* _WORK INSTRUCTIONS_: Rewrite everything in the event promotion contract from "B. The Services" down to "laws and regulations.", substituting "Schedule 1" for "Exhibit A".

Sales Contract for Event Promotion Services
Sales Contract for Event Promotion Services
THIS SALES CONTRACT FOR EVENT PROMOTION SERVICES ("Contract") is entered into this [Month, Day, Year],
BETWEEN:
[Your Company Name], a corporation duly incorporated under the laws of [State of California], having its principal place of business at [Your Company Address], herein represented by [Your Name], in the capacity of [Director of Marketing], hereinafter referred to as the "Company";
AND
[Your Partner Company Name / Second Party], an entity duly organized and existing under the laws of [State of California], with its registered address at [Your Partner Company Name / Second Party Address], herein represented by [Anthony Ramirez], in the capacity of [Events Coordinator], hereinafter referred to as the "Client";
WHEREAS, the Company is engaged in the business of marketing and promoting events, and possesses substantial expertise in the provision of such services;
AND WHEREAS, the Client seeks to engage the services of the Company for the purpose of promoting [Event Description], which will take place on [Event Date], at [Event Location];
NOW, THEREFORE, in consideration of the mutual covenants and agreements set forth herein, and for other good and valuable consideration, the receipt and sufficiency of which is hereby acknowledged, the parties hereto agree as follows:
1. Services
A. The Service Provider, herein referred to as the "Company," hereby agrees to provide event promotion services (the "Services") as more fully described and delineated in Exhibit A, which is attached hereto, incorporated herein, and made an integral part of this Contract. The Company shall deliver the Services by the terms and conditions stipulated herein. It shall exercise the highest degree of professionalism, diligence, and efficiency in the performance of the same.
B. The Services shall be performed to the Client's reasonable satisfaction and pursuant to the schedule and milestones outlined in Exhibit A. The Company is obligated to manage and execute all tasks and responsibilities as per the defined scope of work with the objective of achieving the Client’s promotional and marketing goals for the specified event. The Company shall utilize its expertise, creative talents, and technical skills to fulfill the obligations under this Contract and to deliver the Services in a manner consistent with industry standards and in compliance with all applicable laws and regulations.

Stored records
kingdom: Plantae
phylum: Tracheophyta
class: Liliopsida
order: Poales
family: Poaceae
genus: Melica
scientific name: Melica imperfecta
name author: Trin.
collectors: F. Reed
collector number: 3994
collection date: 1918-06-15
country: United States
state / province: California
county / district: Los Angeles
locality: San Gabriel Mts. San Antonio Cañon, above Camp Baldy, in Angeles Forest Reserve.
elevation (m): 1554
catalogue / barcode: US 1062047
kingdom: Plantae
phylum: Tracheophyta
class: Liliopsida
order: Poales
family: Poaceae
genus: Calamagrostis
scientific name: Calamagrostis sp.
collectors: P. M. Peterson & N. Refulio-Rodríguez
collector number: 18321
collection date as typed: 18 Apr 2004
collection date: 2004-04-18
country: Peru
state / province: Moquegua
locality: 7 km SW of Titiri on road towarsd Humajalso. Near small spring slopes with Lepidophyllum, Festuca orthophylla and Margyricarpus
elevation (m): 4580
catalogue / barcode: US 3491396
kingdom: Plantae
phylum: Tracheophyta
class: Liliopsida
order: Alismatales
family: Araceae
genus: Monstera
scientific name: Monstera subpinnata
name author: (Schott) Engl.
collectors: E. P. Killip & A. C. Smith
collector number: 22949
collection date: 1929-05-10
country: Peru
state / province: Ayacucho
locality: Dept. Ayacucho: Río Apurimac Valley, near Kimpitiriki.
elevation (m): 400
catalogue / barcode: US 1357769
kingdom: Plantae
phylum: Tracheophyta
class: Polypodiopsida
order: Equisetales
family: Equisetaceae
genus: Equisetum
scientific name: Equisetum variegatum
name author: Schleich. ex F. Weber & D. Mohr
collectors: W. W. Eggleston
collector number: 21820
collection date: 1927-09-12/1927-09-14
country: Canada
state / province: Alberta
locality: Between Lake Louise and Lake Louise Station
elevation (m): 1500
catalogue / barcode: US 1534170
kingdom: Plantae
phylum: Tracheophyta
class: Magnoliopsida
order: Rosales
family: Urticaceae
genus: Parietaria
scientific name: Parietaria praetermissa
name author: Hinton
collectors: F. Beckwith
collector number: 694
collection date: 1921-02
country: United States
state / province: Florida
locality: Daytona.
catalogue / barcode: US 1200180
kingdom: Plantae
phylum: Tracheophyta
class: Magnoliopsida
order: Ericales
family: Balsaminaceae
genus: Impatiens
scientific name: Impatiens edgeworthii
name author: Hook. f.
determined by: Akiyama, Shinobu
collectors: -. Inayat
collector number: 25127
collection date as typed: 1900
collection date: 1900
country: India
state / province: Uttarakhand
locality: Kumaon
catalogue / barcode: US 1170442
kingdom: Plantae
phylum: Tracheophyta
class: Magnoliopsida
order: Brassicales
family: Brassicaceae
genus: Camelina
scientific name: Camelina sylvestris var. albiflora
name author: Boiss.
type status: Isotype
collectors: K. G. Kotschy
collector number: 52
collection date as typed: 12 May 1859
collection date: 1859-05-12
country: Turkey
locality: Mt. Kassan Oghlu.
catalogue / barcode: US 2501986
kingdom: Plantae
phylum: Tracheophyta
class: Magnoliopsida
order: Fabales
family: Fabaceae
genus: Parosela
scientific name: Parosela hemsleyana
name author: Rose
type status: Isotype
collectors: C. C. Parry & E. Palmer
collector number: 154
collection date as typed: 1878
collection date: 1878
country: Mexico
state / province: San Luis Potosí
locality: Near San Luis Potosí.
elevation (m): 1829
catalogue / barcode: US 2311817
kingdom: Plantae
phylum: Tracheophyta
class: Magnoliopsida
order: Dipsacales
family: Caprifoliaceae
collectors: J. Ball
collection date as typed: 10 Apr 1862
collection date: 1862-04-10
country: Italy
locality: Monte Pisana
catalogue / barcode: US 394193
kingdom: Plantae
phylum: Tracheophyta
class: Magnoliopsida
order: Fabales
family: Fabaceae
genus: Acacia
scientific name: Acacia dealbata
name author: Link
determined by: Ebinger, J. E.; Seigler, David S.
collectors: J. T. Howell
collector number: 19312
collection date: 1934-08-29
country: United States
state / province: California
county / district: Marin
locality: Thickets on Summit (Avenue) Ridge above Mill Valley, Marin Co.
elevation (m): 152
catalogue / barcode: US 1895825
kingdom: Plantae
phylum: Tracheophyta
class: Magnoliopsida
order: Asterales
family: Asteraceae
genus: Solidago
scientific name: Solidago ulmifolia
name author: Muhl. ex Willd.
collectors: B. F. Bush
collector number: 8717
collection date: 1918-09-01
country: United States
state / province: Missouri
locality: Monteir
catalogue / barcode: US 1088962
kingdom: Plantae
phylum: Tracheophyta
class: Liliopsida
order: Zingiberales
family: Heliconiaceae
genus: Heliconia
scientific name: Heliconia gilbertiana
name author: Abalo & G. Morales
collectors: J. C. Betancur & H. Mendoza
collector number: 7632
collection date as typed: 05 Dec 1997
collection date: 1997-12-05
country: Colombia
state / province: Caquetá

* _EXPECTED ANSWER_:
B. The Services shall be performed to the Client's reasonable satisfaction and pursuant to the schedule and milestones outlined in Schedule 1. The Company is obligated to manage and execute all tasks and responsibilities as per the defined scope of work with the objective of achieving the Client’s promotional and marketing goals for the specified event. The Company shall utilize its expertise, creative talents, and technical skills to fulfill the obligations under this Contract and to deliver the Services in a manner consistent with industry standards and in compliance with all applicable laws and regulations.